24 fois plus rapide qu’Usain Bolt la cicindèle champêtre
Avez-vous déjà remarqué, le long des sentiers ou dans les sables des marges proglaciaires, la merveilleusement belle cicindèle champêtre, cet insecte dont la carrosserie scintillante d’émeraude, d’ivoire et de rubis iridescents ferait assurément pâlir d’envie les aficionados de Fast and Furious? Il y a de grandes chances que non, et ce pour deux raisons en tout cas: c’est un animal tellement rapide qu’il m’est arrivé à plusieurs reprises de le perdre de vue lorsqu’il se déplace et, de manière plus générale, les insectes sont tout simplement très mal connus.
Rapide, la cicindèle l’est déjà à sa sortie de l’œuf, alors qu’elle n’est encore qu’à l’état de larve!
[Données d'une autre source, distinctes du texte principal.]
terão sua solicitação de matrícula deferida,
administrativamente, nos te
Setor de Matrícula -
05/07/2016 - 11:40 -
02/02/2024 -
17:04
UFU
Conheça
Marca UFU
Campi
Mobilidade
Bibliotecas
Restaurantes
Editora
Tapie dans un puits de 15 centimètres de long, d’un diamètre de 3 millimètres qu’elle ajuste au fur et à mesure de sa croissance, ses six yeux et ses poils sensitifs aux aguets, cette larve se déploie… à la vitesse de l’éclair et s’empare de toute proie disponible aux alentours de son affût. A l’âge adulte, elle pratique, au moyen de ses longues pattes effilées, une course ultrarapide pour sa taille afin d’échapper aux oiseaux ou de s’emparer des proies. Une course si rapide qu’elle l’interrompt de quelques arrêts, semble-t-il pour ajuster sa vision.
Peut-être court-elle aussi pour mieux remplir sa vie qu’elle pressent trop courte? La question mérite d’être posée. En effet, disons-le tout net, une vie réussie de cicindèle est une vie brève! Après l’amour, Monsieur meurt, et après la ponte, c’est Madame qui meurt à son tour. Dans les cas favorables, il s’écoule quelques mois entre la naissance et la mort et quelques années dans les cas défavorables. En altitude, par exemple, où les saisons chaudes et les périodes de disponibilité en nourriture sont entrecoupées de longues périodes d’attente. Se reproduire le plus rapidement possible, puis laisser la nourriture aux futurs reproducteurs: quel destin!
Payer de sa personne le succès du groupe, c’est peut-être ce qui fait l’invraisemblable success story des insectes. Nous vivons sur la même planète, mais leur monde est souvent difficile à appréhender. Ils représenteraient ⁴/5 des espèces animales actuellement connues, vivent partout sur Terre, sont intégrés dans toutes les pyramides alimentaires. Pourtant, il se pourrait que l’on connaisse moins de 2% de leurs espèces. Commencée il y a 400 millions d’années, cette histoire gagnante semble même s’accélérer!